U.S. oil prices have plummeted 42 percent since late June, hitting a five-year low Wednesday.
That makes more than 12 percent of global oil production unprofitable if major oil companies follow through with existing projects, according to consulting firm Energy Aspects, the
Financial Times reports.
Particularly vulnerable would be U.S. shale projects, which have a break-even price of $76 a barrel; Canadian oil sands, with a break-even price of $80; Brazil's deep-water deposits, with a break-even price of $75; and Mexican oil projects, with a break-even price of $70, the firm says.

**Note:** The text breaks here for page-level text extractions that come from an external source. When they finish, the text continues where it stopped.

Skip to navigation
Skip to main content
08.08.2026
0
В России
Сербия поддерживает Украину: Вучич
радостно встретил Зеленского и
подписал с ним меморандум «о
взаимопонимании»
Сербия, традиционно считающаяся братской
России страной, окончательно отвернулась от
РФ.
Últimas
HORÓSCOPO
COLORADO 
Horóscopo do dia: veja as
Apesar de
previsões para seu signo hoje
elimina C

January US crude futures traded at $62 on the Nymex Wednesday morning, while January Brent futures traded at $65.20 on the ICE Futures Europe exchange
"None of this looks pretty, particularly as most new production scheduled to come on line in the next couple of years is set to come from non-OPEC countries," the Times states. "Most, if not all, of this is high-cost production that has only become more expensive in recent years."
To be sure, there is a flipside to the drop in oil prices. By pushing gasoline prices lower, it leaves more money in consumers' pockets.
"This is a gigantic tax cut for the American economy,"
CNBC Senior Contributor Larry Kudlow told Newsmax TV.
"It's not a marginal tax rate reduction, I'm just saying it has the same impact. People will have much more disposable income to spend on other goods and services, and the middle class needs that because they've not had big wage gains."
The oil price drop will be a boon for corporate America too, Kudlow said. "Businesses need this. . . . It is very pro-growth."